(节选文本):
-=-=-=-=-

根据之前初注册好的预选策略函数来执行预选，判断节点是否符合调度。

for _, predicateKey := range predicates.Ordering() {
    if predicate, exist := predicateFuncs[predicateKey]; exist {
        if eCacheAvailable {
            fit, reasons, err = nodeCache.RunPredicate(predicate, predicateKey, pod, metaToUse, nodeInfoToUse, equivClass, cache)
        } else {
            fit, reasons, err = predicate(pod, metaToUse, nodeInfoToUse)
        }

预选策略如下：

var (
    predicatesOrdering = []string{CheckNodeConditionPred, CheckNodeUnschedulablePred,
        GeneralPred, HostNamePred, PodFitsHostPortsPred,
        MatchNodeSelectorPred, PodFitsResourcesPred, NoDiskConflictPred,
        PodToleratesNodeTaintsPred, PodToleratesNodeNoExecuteTaintsPred, CheckNodeLabelPresencePred,
        CheckServiceAffinityPred, MaxEBSVolumeCountPred, MaxGCEPDVolumeCountPred, MaxCSIVolumeCountPred,
        MaxAzureDiskVolumeCountPred, CheckVolumeBindingPred, NoVolumeZoneConflictPred,
        CheckNodeMemoryPressurePred, CheckNodePIDPressurePred, CheckNodeDiskPressurePred, MatchInterPodAffinityPred}
)

6. PodFitsResources

以下以PodFitsResources这个预选函数为例做分析，其他重要的预选函数待后续单独分析。

PodFitsResources用来检查一个节点是否有足够的资源来运行当前的pod，包括CPU、内存、GPU等。

PodFitsResources基本流程如下：

判断当前节点上pod总数加上预调度pod个数是否大于node的可分配pod总数，若是则不允许调度。
判断pod的request值是否都为0，若是则允许调度。
判断pod的request值加上当前node上所有pod的request值总和是否大于node的可分配资源，若是则不允许调度。
判断pod的拓展资源request值加上当前node上所有pod对应的request值总和是否大于node对应的可分配资源，若是则不允许调度。

PodFitsResources的注册代码如下：

factory.RegisterFitPredicate(predicates.PodFitsResourcesPred, predicates.PodFitsResources)

PodFitsResources入参：

pod
nodeInfo
PredicateMetadata

PodFitsResources出参：

fit
PredicateFailureReason

PodFitsResources完整代码：

此部分的代码位于pkg/scheduler/algorithm/predicates/predicates.go

// PodFitsResources checks if a node has sufficient resources, such as cpu, memory, gpu, opaque int resources etc to run a pod.
// First return value indicates whether a node has sufficient resources to run a pod while the second return value indicates the
// predicate failure reasons if the node has insufficient resources to run the pod.
func PodFitsResources(pod *v1.Pod, meta algorithm.PredicateMetadata, nodeInfo *schedulercache.NodeInfo) (bool, []algorithm.PredicateFailureReason, error) {
    node := nodeInfo.Node()
    if node == nil {
        return false, nil, fmt.Errorf("node not found")
    }

    var predicateFails []algorithm.PredicateFailureReason
    allowedPodNumber := nodeInfo.AllowedPodNumber()

-=-=-=-=-

(数据记录):
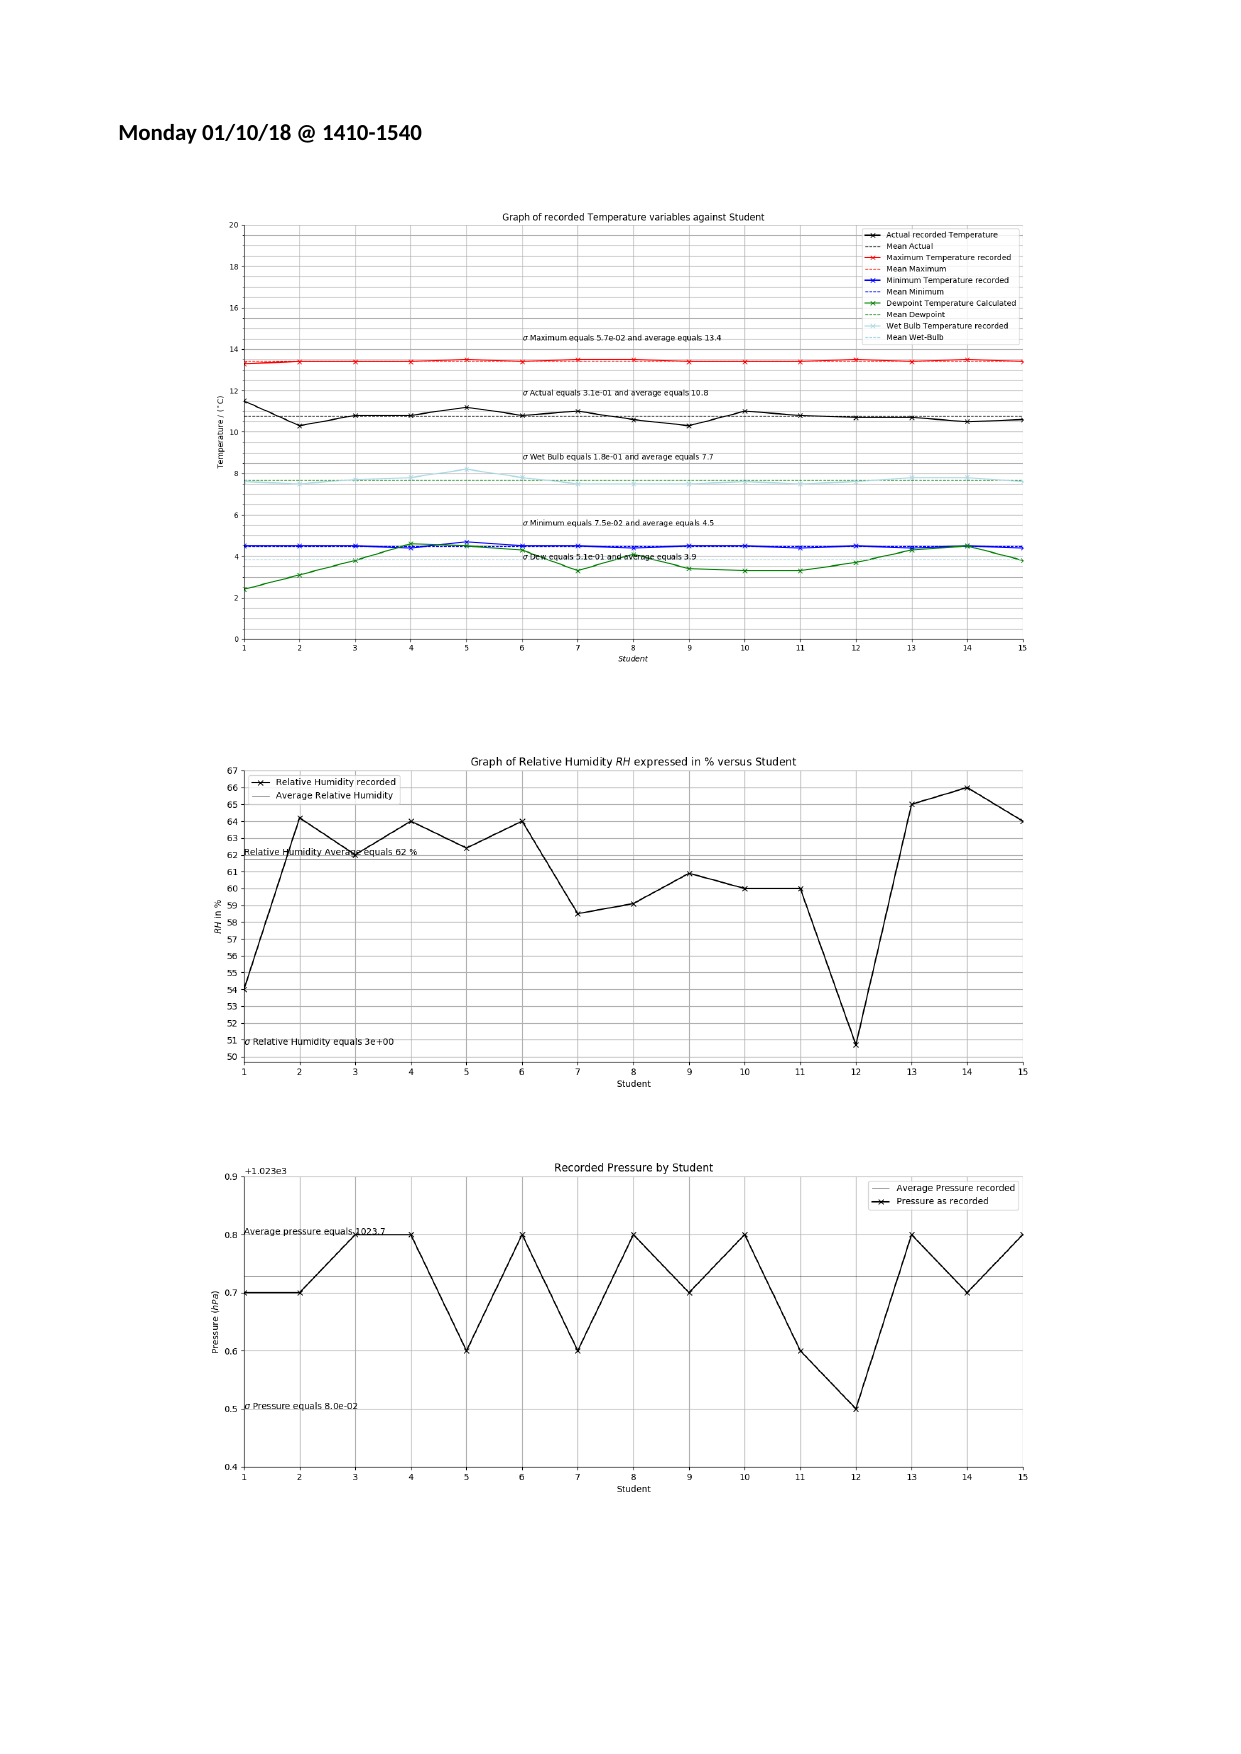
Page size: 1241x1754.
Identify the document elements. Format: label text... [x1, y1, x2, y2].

text Monday 01/10/18 @ 1410-1540 [118, 118, 1122, 146]
picture [118, 726, 1123, 1103]
picture [118, 1131, 1123, 1508]
picture [118, 160, 1123, 698]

-=-=-=-=-

(学习目标):
1. 根据节选文本，PodFitsResources的完整代码位于哪个文件中？
2. 请把上方记录中的每一行排成Markdown表格，列名分别为“序号”和“内容”，空行不计入，图片不要放进答案。

(参考答案):
1. pkg/scheduler/algorithm/predicates/predicates.go

2.
| 序号 | 内容 |
|---|---|
| 1 | Page size: 1241x1754. |
| 2 | Identify the document elements. Format: label text... [x1, y1, x2, y2]. |
| 3 | text Monday 01/10/18 @ 1410-1540 [118, 118, 1122, 146] |
| 4 | picture [118, 726, 1123, 1103] |
| 5 | picture [118, 1131, 1123, 1508] |
| 6 | picture [118, 160, 1123, 698] |